Set another way, there are four types of people:
- Those whose inner inclination is toward evil, and reject the words of Christ. These are unbelievers and need to hear the gospel and for Christ to change their hearts.
- Those whose inner inclination has been reoriented in Christ, and whose lives are filed with the Word of Christ and marked by obedience. These are generally fruitful Christians who have a good grasp of the inner and outer life.
- Those whose hearts are either still yet unregenerate, or who have withered hearts, who yet still try to obey Christian teaching. The often have a form of godliness but deny the power thereof. Religious people displaying outward morality yet decaying within. The answer to these people, often they try to add more obedience, more formality, more rules, but what they need is more inward attention to Christ. They need to experience the joy of their salvation. They need God to grant them a willing spirit to sustain them. (David prayed for both these things in Psalm 51). Christian, if this is you, you need to fall in love with your saviour again. Worship, cry out for the Holy Spirit to change you from within. Set aside the business of life and pray. Pray in the Spirit, sing in the Spirit. Repent and go back to your first love. Turn your eyes upn Jesus and look full in His wonderful face. Personal worship.
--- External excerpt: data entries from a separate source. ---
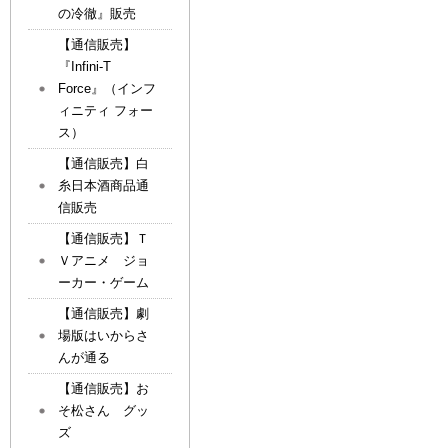
の冷徹』販売
【通信販売】
『Infini-T
Force』（インフ
ィニティ フォー
ス）
【通信販売】白
糸日本酒商品通
信販売
【通信販売】Ｔ
Ｖアニメ ジョ
ーカー・ゲーム
【通信販売】劇
場版はいからさ
んが通る
【通信販売】お
そ松さん グッ
ズ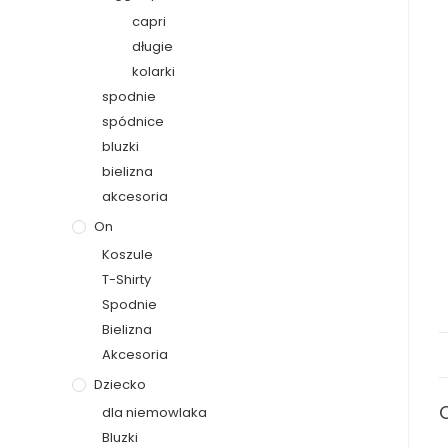
capri
długie
kolarki
spodnie
spódnice
bluzki
bielizna
akcesoria
On
Koszule
T-Shirty
Spodnie
Bielizna
Akcesoria
Dziecko
dla niemowlaka
Bluzki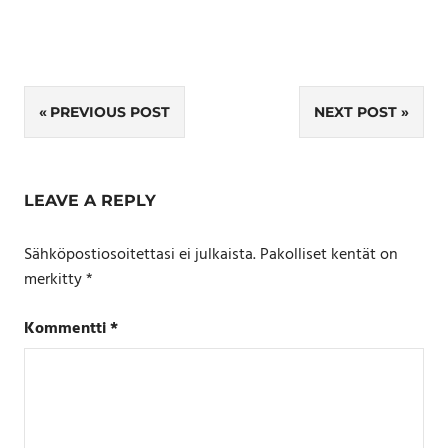
Artikkelien
PREVIOUS POST
NEXT POST
selaus
LEAVE A REPLY
Sähköpostiosoitettasi ei julkaista.
Pakolliset kentät on
merkitty
*
Kommentti
*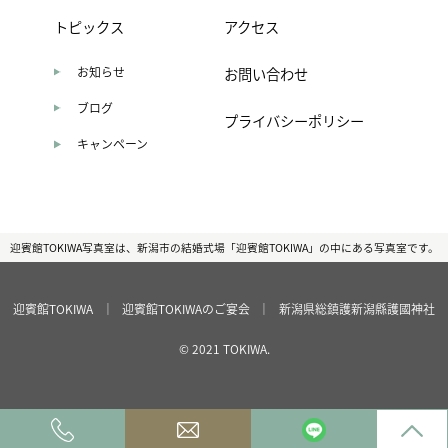
トピックス
アクセス
お知らせ
お問い合わせ
ブログ
プライバシーポリシー
キャンペーン
迎賓館TOKIWA写真室は、新潟市の結婚式場「迎賓館TOKIWA」の中にある写真室です。
迎賓館TOKIWA
｜
迎賓館TOKIWAのご宴会
｜
新潟県総鎮護新潟縣護國神社
© 2021 TOKIWA.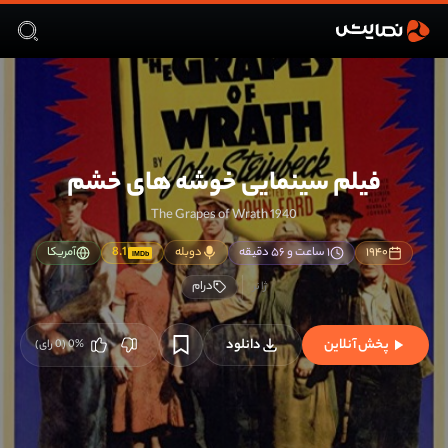
فیلم سینمایی خوشه‌ های خشم
The Grapes of Wrath 1940
۱۹۴۰
۱ ساعت و ۵۶ دقیقه
دوبله
8.1
آمریکا
IMDb
درام
پخش آنلاین
دانلود
%
0
(
0
رای)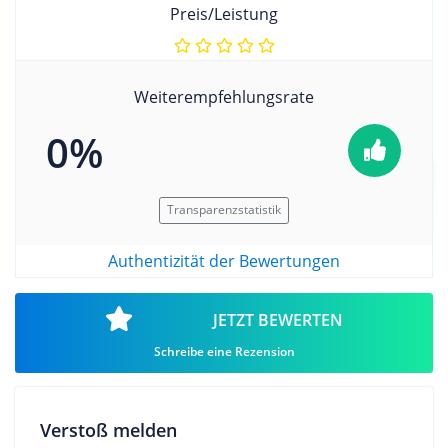
Preis/Leistung
Weiterempfehlungsrate
0%
Transparenzstatistik
Authentizität der Bewertungen
JETZT BEWERTEN
Schreibe eine Rezension
Verstoß melden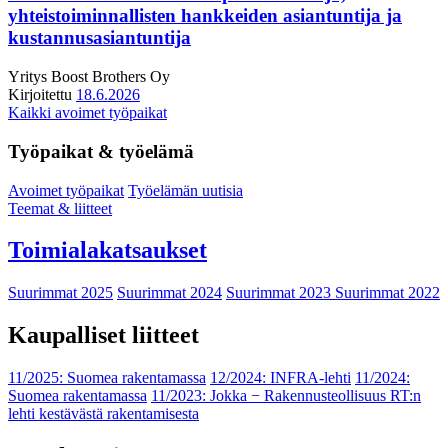
yhteistoiminnallisten hankkeiden asiantuntija ja
kustannusasiantuntija
Yritys
Boost Brothers Oy
Kirjoitettu
18.6.2026
Kaikki avoimet työpaikat
Työpaikat & työelämä
Avoimet työpaikat
Työelämän uutisia
Teemat & liitteet
Toimialakatsaukset
Suurimmat 2025
Suurimmat 2024
Suurimmat 2023
Suurimmat 2022
Kaupalliset liitteet
11/2025: Suomea rakentamassa
12/2024: INFRA-lehti
11/2024:
Suomea rakentamassa
11/2023: Jokka − Rakennusteollisuus RT:n
lehti kestävästä rakentamisesta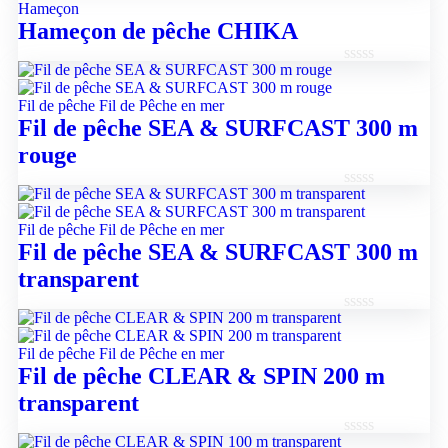
Hameçon
0
Hameçon de pêche CHIKA
sur
5
Note
0
Fil de pêche
Fil de Pêche en mer
sur
Fil de pêche SEA & SURFCAST 300 m
5
rouge
Note
0
Fil de pêche
Fil de Pêche en mer
sur
Fil de pêche SEA & SURFCAST 300 m
5
transparent
Note
0
Fil de pêche
Fil de Pêche en mer
sur
Fil de pêche CLEAR & SPIN 200 m
5
transparent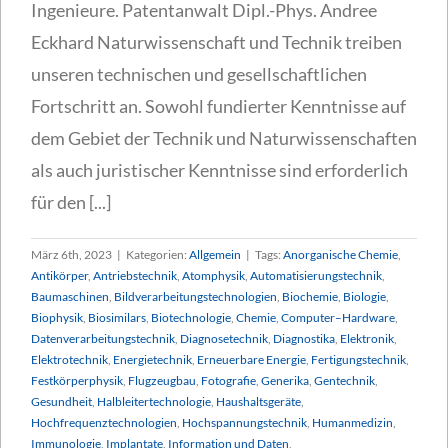
Ingenieure. Patentanwalt Dipl.-Phys. Andree
Eckhard Naturwissenschaft und Technik treiben
unseren technischen und gesellschaftlichen
Fortschritt an. Sowohl fundierter Kenntnisse auf
dem Gebiet der Technik und Naturwissenschaften
als auch juristischer Kenntnisse sind erforderlich
für den [...]
März 6th, 2023
|
Kategorien:
Allgemein
|
Tags:
Anorganische Chemie
,
Antikörper
,
Antriebstechnik
,
Atomphysik
,
Automatisierungstechnik
,
Baumaschinen
,
Bildverarbeitungstechnologien
,
Biochemie
,
Biologie
,
Biophysik
,
Biosimilars
,
Biotechnologie
,
Chemie
,
Computer–Hardware
,
Datenverarbeitungstechnik
,
Diagnosetechnik
,
Diagnostika
,
Elektronik
,
Elektrotechnik
,
Energietechnik
,
Erneuerbare Energie
,
Fertigungstechnik
,
Festkörperphysik
,
Flugzeugbau
,
Fotografie
,
Generika
,
Gentechnik
,
Gesundheit
,
Halbleitertechnologie
,
Haushaltsgeräte
,
Hochfrequenztechnologien
,
Hochspannungstechnik
,
Humanmedizin
,
Immunologie
,
Implantate
,
Information und Daten
,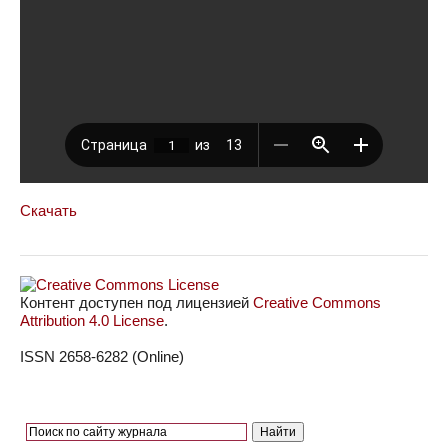
Скачать
Контент доступен под лицензией
Creative Commons
Attribution 4.0 License
.
ISSN 2658-6282 (Online)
- The fourth type is Christians who believe that their inner life is in order, yet simply do not obey the words of Christ. They wrongly equate obedience with legalism, and in their false freedom they have turned the grace of God into a license to sin. They lie to themselves, God is ok with what I’m doing. Me and God, we’ve got an understanding. I’m a spiritual person, so I don’t worry about living my life according to outside rules. Yet there is no foundation in their life and thus they are in a very precarious position. These people need to see Jesus not only as within them, but above them. How can we call him Lord, yet not do what He says?